Requirements.
Convert every one of the rows into a numbered list, leaving out blank lines and the pictures.

Recorded data
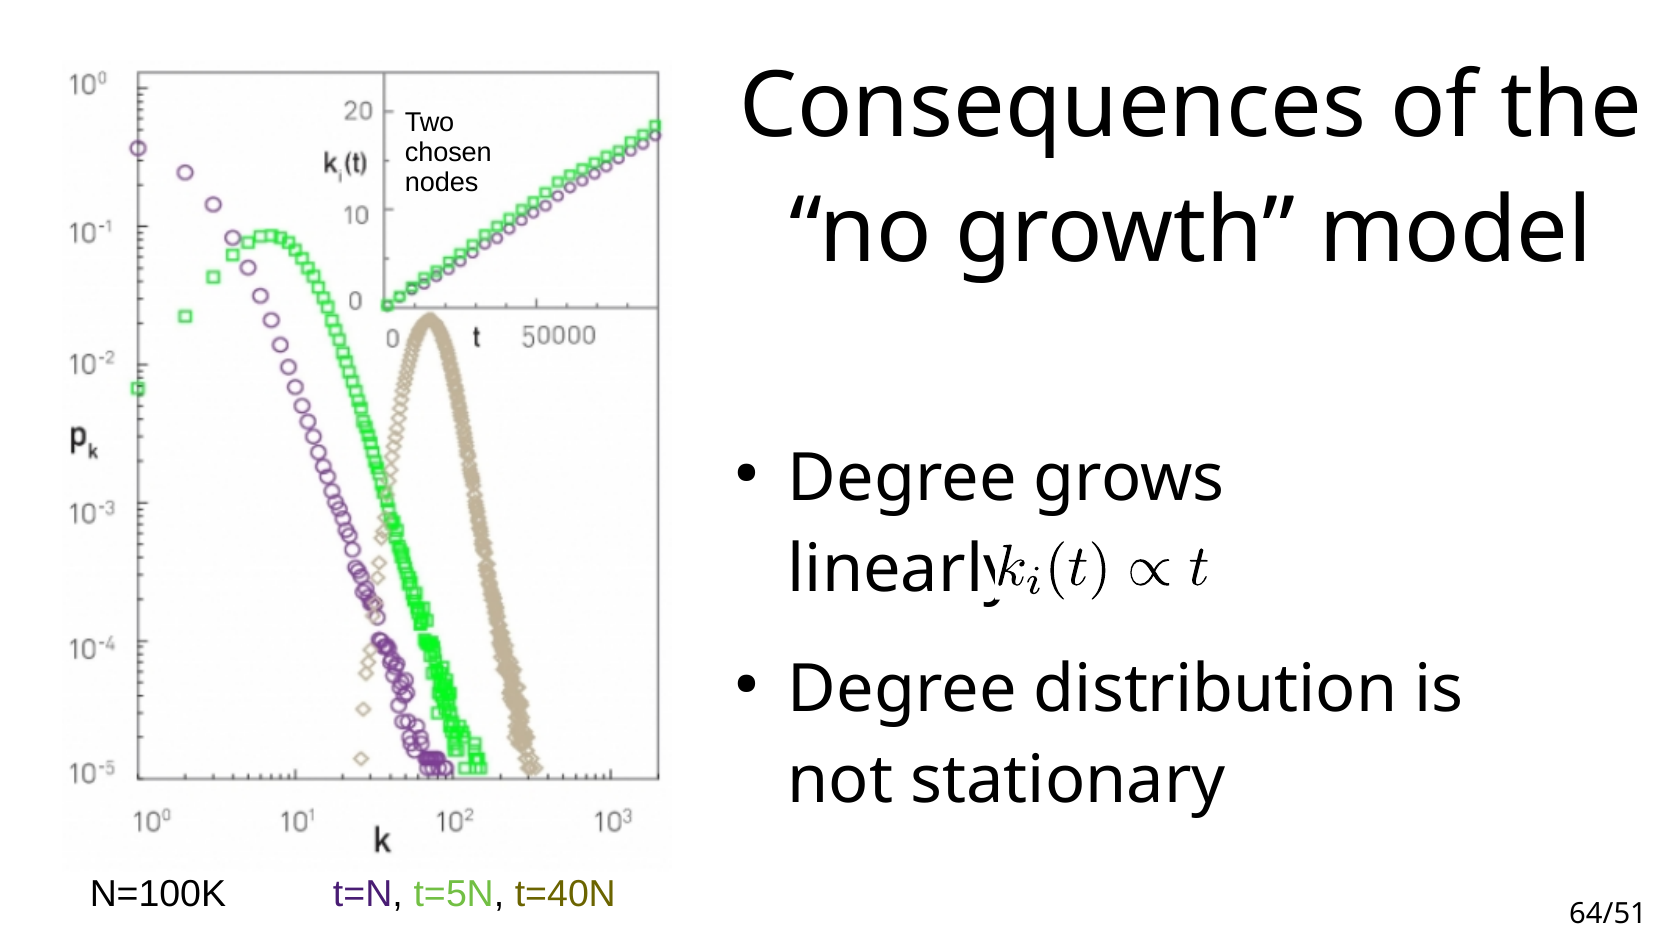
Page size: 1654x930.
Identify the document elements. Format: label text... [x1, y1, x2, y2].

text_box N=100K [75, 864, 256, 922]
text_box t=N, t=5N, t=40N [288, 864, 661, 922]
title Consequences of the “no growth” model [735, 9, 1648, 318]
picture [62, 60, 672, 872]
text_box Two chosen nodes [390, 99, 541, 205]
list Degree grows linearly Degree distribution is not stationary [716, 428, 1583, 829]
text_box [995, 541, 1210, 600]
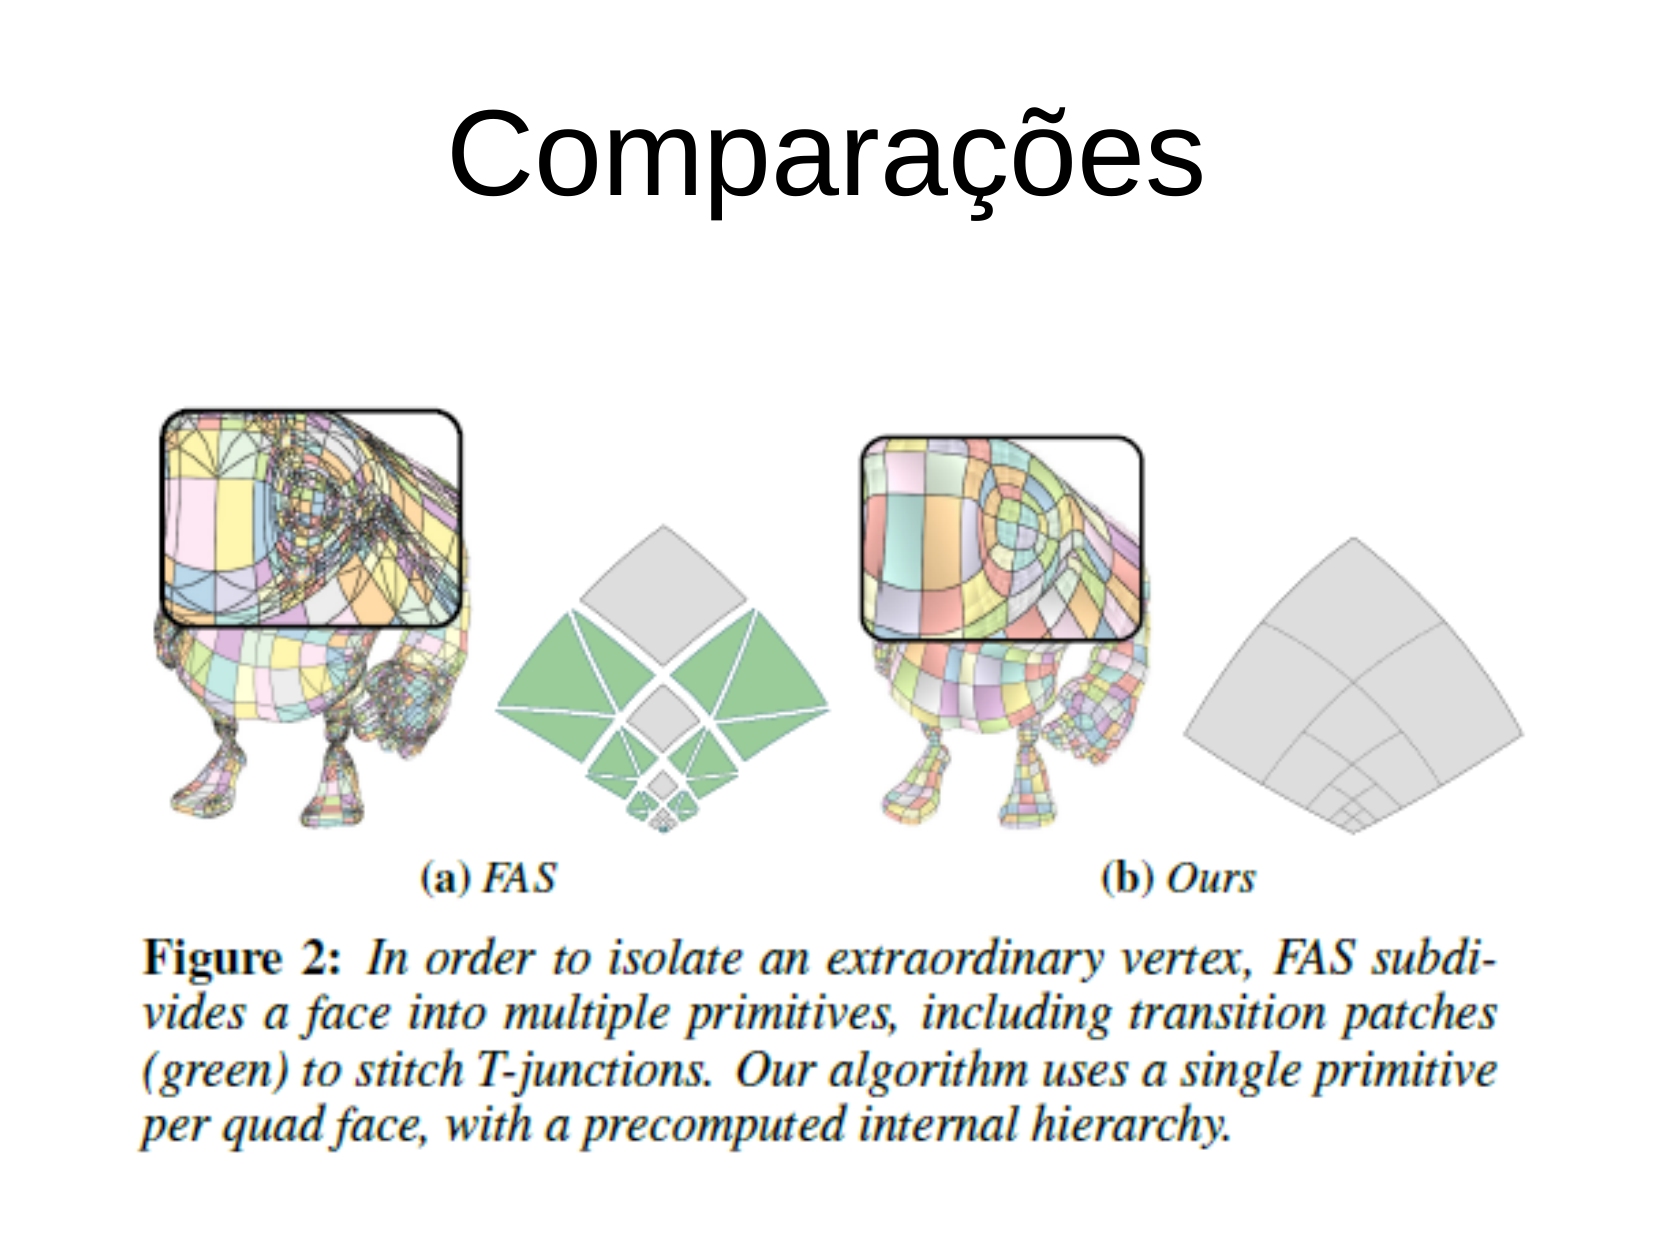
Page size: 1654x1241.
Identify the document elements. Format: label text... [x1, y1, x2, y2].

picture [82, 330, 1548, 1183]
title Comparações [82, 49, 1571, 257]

The response.
1. Page size: 1654x930.
2. Identify the document elements. Format: label text... [x1, y1, x2, y2].
3. text_box N=100K [75, 864, 256, 922]
4. text_box t=N, t=5N, t=40N [288, 864, 661, 922]
5. title Consequences of the “no growth” model [735, 9, 1648, 318]
6. picture [62, 60, 672, 872]
7. text_box Two chosen nodes [390, 99, 541, 205]
8. list Degree grows linearly Degree distribution is not stationary [716, 428, 1583, 829]
9. text_box [995, 541, 1210, 600]
10. Page size: 1654x1241.
11. Identify the document elements. Format: label text... [x1, y1, x2, y2].
12. picture [82, 330, 1548, 1183]
13. title Comparações [82, 49, 1571, 257]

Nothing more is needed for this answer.